I finally wrote a note to my students this semester explaining that while they can choose other texts, I choose the editions I choose based on balancing cost, editorial and textual quality (glossing, notes, textual information, margin space for notes, etc.).

I somehow doubt this is actually going to resolve the issue because what students really want to hear is that yes, the free e-text they found is an excellent alternative.  But so far, in my experience, it's not.

How do you folks who deal with older texts deal with the question?

Wednesday, January 02, 2013

Tricks of the Trade

I've noticed that there are some great resources out there, especially for teaching, but that learning about them is hit or miss for me.  So I'll share a couple, and hope some others will share and teach me new ones.
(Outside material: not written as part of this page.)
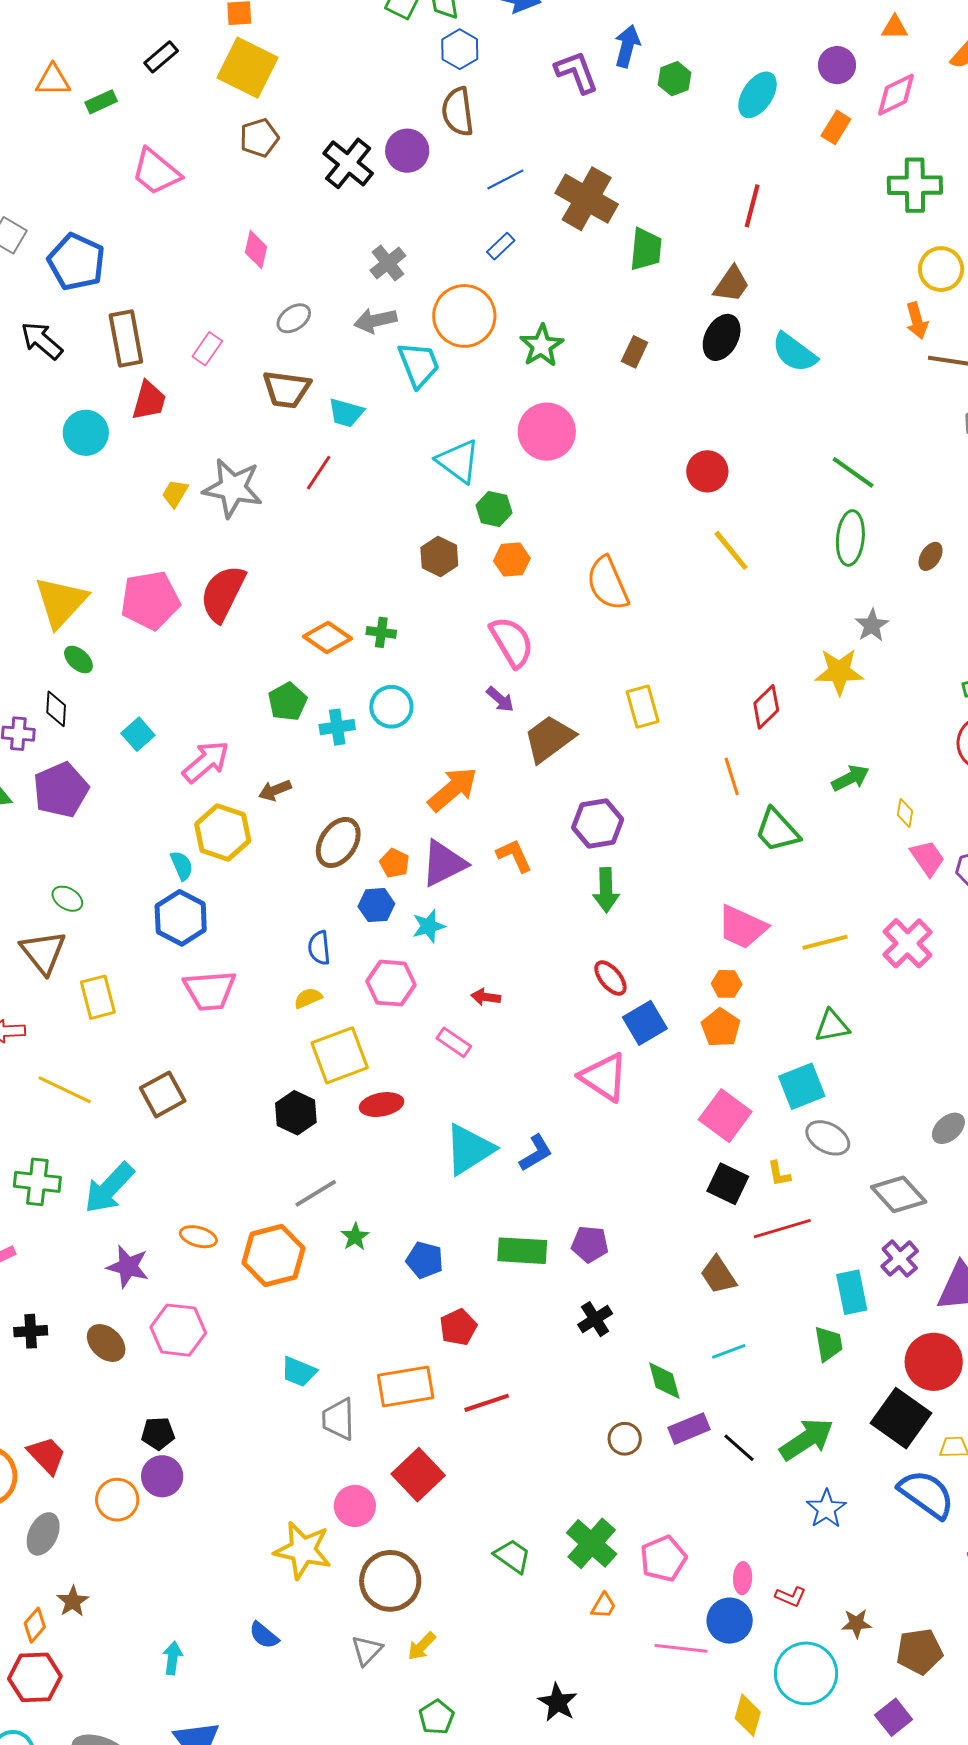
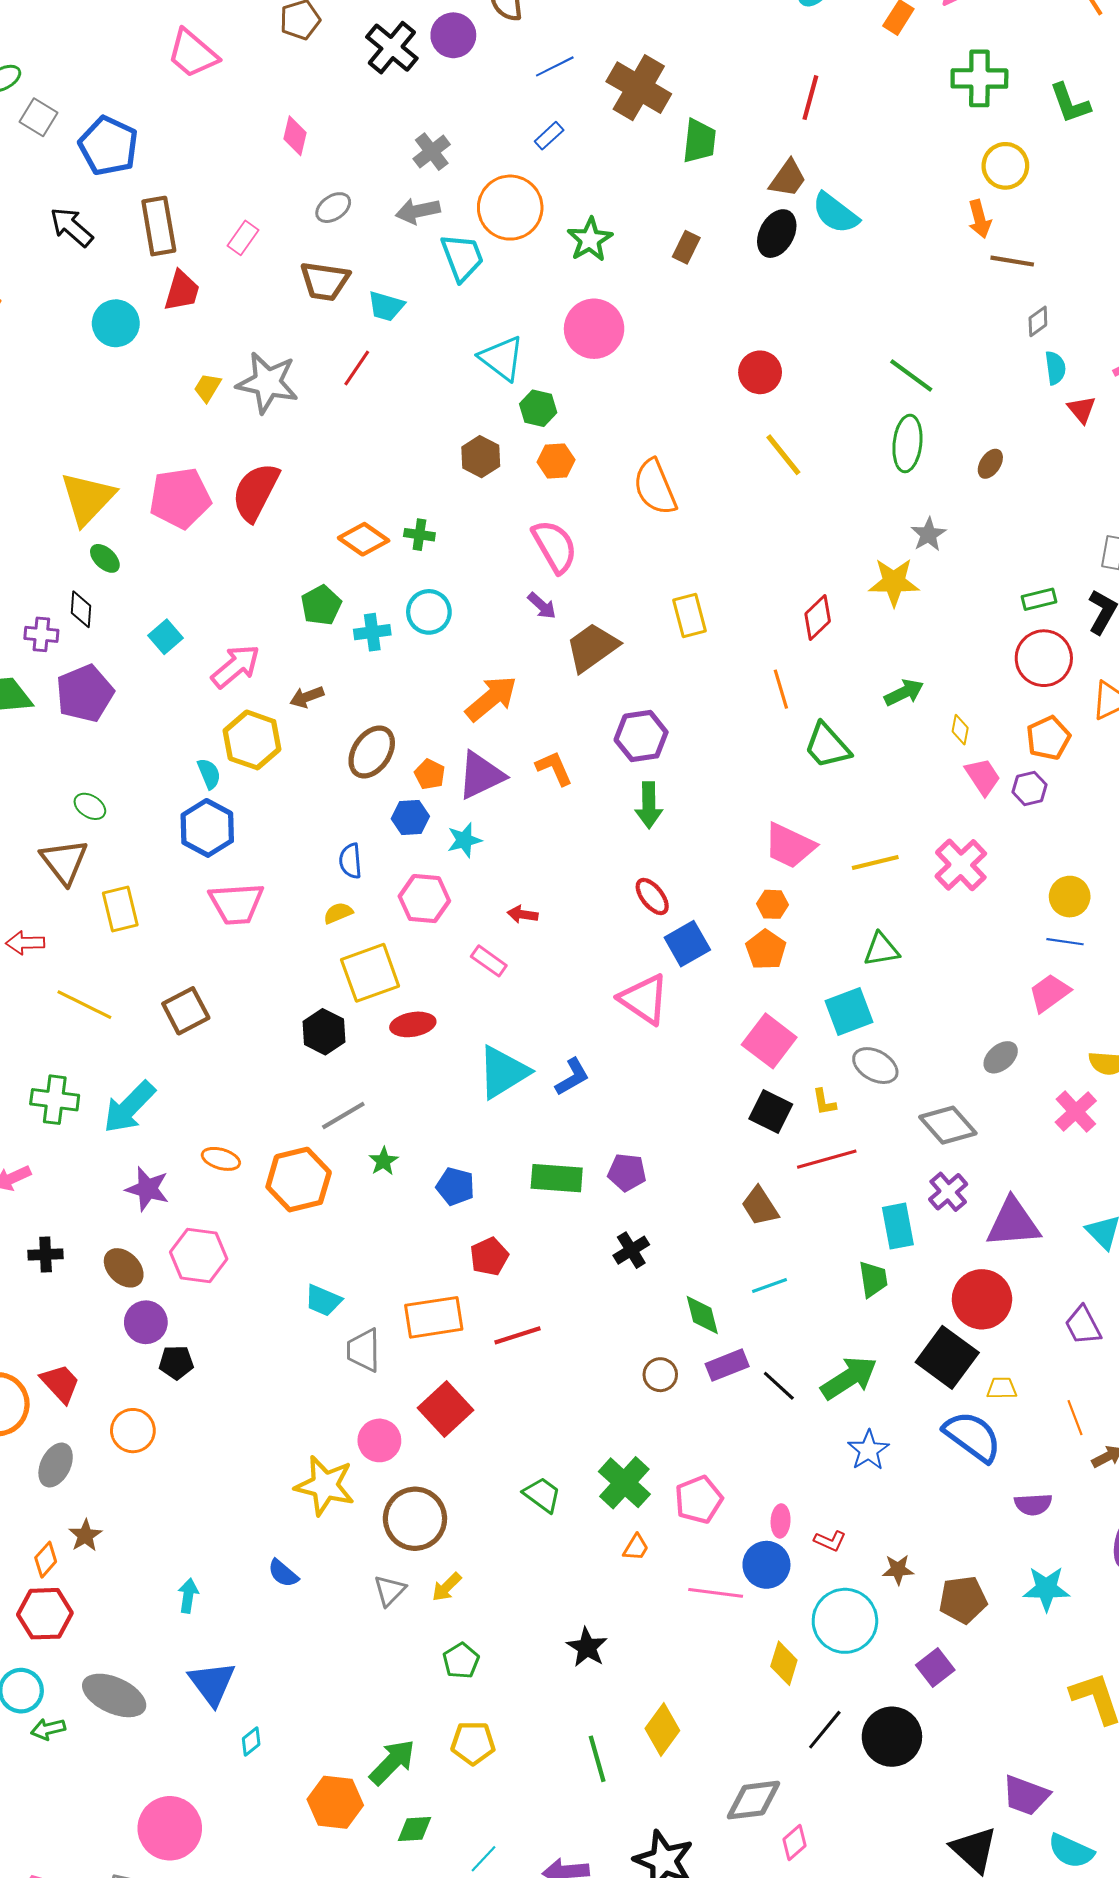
cyan semicircle: (794, 352) -> (835, 213), moved
purple circle: (162, 1476) -> (146, 1322), moved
For lit folks:  the MLA Approaches to Teaching series.  Basically, an editor puts together a group of essays by different people about how to teach some specific text or group of texts.  These are especially helpful to me when I'm teaching a text for the first time.  The best part is that there are usually some overview type essays and essays specifically aimed at teaching texts at different levels, from high school to graduate school.

For Shakespeare: Russ McDonald's Bedford Companion to Shakespeare.  I have my Shakespeare students and and early modern lit students read it for background about the period, social and theatrical practices, and so on.  It's very readable, with interesting documents from the period that you can use in a variety of ways.
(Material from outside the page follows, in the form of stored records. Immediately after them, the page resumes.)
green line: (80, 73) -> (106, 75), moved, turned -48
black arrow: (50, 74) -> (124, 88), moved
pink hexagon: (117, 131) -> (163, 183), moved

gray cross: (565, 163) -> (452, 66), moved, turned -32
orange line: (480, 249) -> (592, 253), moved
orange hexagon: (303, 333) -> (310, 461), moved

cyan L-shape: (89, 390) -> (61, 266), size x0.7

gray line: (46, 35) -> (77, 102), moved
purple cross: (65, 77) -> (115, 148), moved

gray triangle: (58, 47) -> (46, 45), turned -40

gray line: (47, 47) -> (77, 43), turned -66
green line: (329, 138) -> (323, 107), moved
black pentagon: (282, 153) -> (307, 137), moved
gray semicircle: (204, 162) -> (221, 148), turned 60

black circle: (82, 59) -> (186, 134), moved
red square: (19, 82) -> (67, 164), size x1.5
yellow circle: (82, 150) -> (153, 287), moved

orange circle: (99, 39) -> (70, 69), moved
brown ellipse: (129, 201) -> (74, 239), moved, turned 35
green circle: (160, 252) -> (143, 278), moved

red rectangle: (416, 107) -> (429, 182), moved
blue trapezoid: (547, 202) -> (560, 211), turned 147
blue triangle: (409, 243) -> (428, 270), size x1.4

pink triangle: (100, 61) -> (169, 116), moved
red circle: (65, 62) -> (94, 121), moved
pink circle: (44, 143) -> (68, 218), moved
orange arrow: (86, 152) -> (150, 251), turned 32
For Chaucer: Helen Cooper's Oxford Guides to Chaucer: The Canterbury Tales.  She's organized the text through the tales, primarily, which means I use it to review as I reread the tale and think about what I'm doing with it in class.  (I think I have the second edition, but I'd adore a new one.)

For composition: Gerald Graff and Cathy Birkenstein's They Say / I Say.  I use it in my comp classes, and it does a really fine job helping students understand how to use other people's words and ideas respectfully and well to make their own arguments.


What I'd love: some really good suggestions for introductory theory texts and history background stuff.  And Shakespeare, Chaucer, and comp resources that are really helpful.

Tuesday, January 01, 2013

Happy New Year!

First bird of the year: a downy woodpecker.  I love downy woodpeckers, so I'll take this as a good thing.

Question of the day: where will Joaquim Rodriguez go?   His bike team, Katusha, lost it's place in the World Tour list that guarantees a team a start in the big tours.  Rodriguez was second at the Giro and Vuelta this past year, so he's a contender for the big stage races.  And according to the biking sites, his contract allows him to go elsewhere if his team doesn't get a world tour spot.  The question is where?  Me, I'd love to see Garmin pick him up; Hesjerdal (sp?) could go for a repeat at the Giro, and Purito could go for the Tour.  I really like watching Purito ride; he's amazing and fun, and a hard rider.  (Maybe Radioshack could pick him up and give them a one-two?)  Anyway, I hope he lands with a good team that can support him well on one of the big tours.

Good news of the day: in all my paper shredding, I hadn't been able to find my 2011 envelop.  (I keep a big envelop with all the financial necessities for a year.  It starts out with receipts, and ends up with everything.)   I found it buried under a bunch of other paper junk in my office this morning.  And now, I'm just about done with the financial organization and paper shredding.  And my office is looking usable again for a change.